Discovery of the Spotted Wing Drosophila in wild Himalayan blackberries has the researchers worried. Despite the efforts growers will put toward cleaning their orchards of all left-over fruit, these feral areas could offer a refuge for overwintering populations of flies, according to Dreves. "We just don't know."
There's a lot that researchers don't know about this new invader, but they are learning fast. Dreves is scouring the scientific literature, going back to Japanese monographs from the 1930s to learn everything that is known about D. suzukii.
"In Japan, these flies are reported to reproduce up to 13 times in one season," she said, which suggests that the population could explode toward the end of the season, as seems to have happened this year.
According to reports, these flies thrive in cooler areas and are most active at temperatures of 68 degrees. Activity, longevity and egg-laying are said to decrease at temperatures above 86 degrees, although infestations have been found in warm parts of California and Florida.
Much of western Oregon's growing season would seem to favor conditions favored by these flies, which means that most of Oregon's berry crops could be at-risk during the growing season, according to Dreves. And because Oregon has a variety of crops that ripen at different times during the season, the spotted wing Drosophila fly could move from one crop to another as the season progresses, and populations could build up to high numbers in many crops.
On the other hand, the fly might be gone by next season, Walton said, pointing out the uncertainty associated with a new invasive species.
Planning for the worst, the OSU team is working with colleagues in the USDA Agricultural Research Service and ODA to develop management plans for this new pest in Oregon. They are sampling fruits at farmers' markets and receiving samples from growers and OSU Extension agents in the field to map the extent of the infestation. And they are testing baits to monitor population levels this fall. In small areas, it may be a possibility to lure flies away from vulnerable fruit by setting up traps.
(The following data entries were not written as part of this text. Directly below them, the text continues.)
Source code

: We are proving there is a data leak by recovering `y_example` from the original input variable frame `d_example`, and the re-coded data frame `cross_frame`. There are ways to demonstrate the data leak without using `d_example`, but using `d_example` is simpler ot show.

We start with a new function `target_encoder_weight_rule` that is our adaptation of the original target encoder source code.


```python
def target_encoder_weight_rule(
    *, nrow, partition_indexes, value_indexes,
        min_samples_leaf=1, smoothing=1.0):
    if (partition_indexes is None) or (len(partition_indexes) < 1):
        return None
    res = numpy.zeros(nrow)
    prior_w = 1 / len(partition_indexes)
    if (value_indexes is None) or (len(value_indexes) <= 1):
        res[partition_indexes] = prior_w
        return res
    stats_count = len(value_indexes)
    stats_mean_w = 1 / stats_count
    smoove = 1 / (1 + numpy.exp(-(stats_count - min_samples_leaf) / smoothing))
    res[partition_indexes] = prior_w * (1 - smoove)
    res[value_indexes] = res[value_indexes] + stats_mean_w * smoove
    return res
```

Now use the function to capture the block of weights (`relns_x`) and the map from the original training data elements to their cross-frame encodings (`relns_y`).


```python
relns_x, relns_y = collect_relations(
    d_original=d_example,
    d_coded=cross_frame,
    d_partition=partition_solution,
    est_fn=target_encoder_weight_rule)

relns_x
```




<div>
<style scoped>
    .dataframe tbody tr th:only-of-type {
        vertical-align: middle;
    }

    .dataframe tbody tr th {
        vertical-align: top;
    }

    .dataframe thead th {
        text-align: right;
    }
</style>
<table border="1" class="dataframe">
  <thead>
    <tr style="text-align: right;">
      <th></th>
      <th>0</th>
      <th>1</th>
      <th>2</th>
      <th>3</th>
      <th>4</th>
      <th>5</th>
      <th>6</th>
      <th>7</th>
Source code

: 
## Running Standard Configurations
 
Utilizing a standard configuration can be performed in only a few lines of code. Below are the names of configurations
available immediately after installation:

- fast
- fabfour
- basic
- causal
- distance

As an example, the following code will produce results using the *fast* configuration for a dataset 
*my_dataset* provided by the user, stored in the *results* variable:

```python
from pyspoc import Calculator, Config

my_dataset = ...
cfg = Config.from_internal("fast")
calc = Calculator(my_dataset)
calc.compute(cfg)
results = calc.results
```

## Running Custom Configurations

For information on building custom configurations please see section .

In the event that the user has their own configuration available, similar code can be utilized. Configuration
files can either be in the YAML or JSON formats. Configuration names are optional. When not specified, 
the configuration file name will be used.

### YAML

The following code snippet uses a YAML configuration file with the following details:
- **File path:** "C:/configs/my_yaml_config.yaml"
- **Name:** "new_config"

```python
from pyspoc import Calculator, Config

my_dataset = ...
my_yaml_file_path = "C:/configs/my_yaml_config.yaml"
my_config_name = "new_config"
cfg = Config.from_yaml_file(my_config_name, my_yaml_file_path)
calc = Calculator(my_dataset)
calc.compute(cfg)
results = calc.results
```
For now, Dreves said, two principles are at the heart of controlling the fly regardless of crop. First, reduce the fly's breeding sites by immediately removing and disposing of the source - infested fruit. And monitor for the presence of adult flies before they lay eggs.
Signs of possible infestation include:
- Spotted Drosophila flies with a pale black spot at the leading edge of the wing (only the male flies of this species have this marking).
- Small puncture wound on hanging fruit, where female drilled in to lay her eggs.
- Soft fruit on plant, starting at puncture scar. Secondary decay can establish at this point.
- Small pale maggots in intact fruit on the plant.